Gladbachs “Urgestein” Jantschke: Kein Verständnis für Pfiffe gegen Ex-Spieler

Tony Jantschke hält seinem Verein seit 13 Jahren die Treue, die Fans von Borussia Mönchengladbach feiern ihn als “Fußballgott” – und doch bringt der Innenverteidiger viel Verständnis für die Spieler auf, die einen anderen Weg gehen. “Loyalität und Treue sind ja keine Einbahnstraßen”, sagte Jantschke im Gespräch mit t-online.de.

“Es gibt sicher viele Spieler, die für sich entschieden haben, ewig in einem Verein zu bleiben. Doch dann kommt vielleicht eine Verletzung, ein neuer Trainer und doch dieses eine interessante Angebot”, sagte er: “Ist diese Person dann plötzlich nicht mehr loyal, wenn sie einen neuen Weg einschlägt, vielleicht sogar einschlagen muss?”

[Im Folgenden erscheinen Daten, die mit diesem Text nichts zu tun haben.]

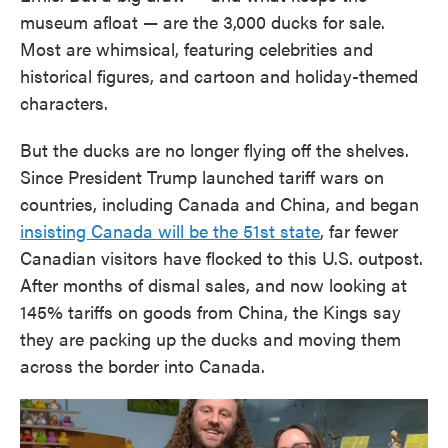
museum afloat — are the 3,000 ducks for sale.
Most are whimsical, featuring celebrities and
historical figures, and cartoon and holiday-themed
characters.
But the ducks are no longer flying off the shelves.
Since President Trump launched tariff wars on
countries, including Canada and China, and began
insisting Canada will be the 51st state
, far fewer
Canadian visitors have flocked to this U.S. outpost.
After months of dismal sales, and now looking at
145% tariffs on goods from China, the Kings say
they are packing up the ducks and moving them
across the border into Canada.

Jantschke weiß, wie schnell es im Profifußball geht, daher kann er nicht verstehen, dass Ex-Spieler bei den vielen Zuschauern einen schweren Stand haben. “Ich kann es einfach nicht nachvollziehen, wie ein Marco Reus, ein Mo Dahoud, ein Thorgan Hazard von unseren Fans ausgepfiffen werden können”, sagte Jantschke über das Trio, das mittlerweile bei Borussia Dortmund spielt: “Diese Spieler haben dem Verein Millionen eingebracht, sowohl als sie hier aktiv waren als auch durch die generierten Ablösesummen.”

Er selbst strebt nach 264 Pflichtspielen für Gladbach keinen Wechsel mehr an. “Ich sehe keinen triftigen Grund, diesen Verein noch einmal zu verlassen”, sagte Jantschke, der in dieser Saison bislang zehnmal in der Bundesliga für Gladbach zum Einsatz gekommen ist.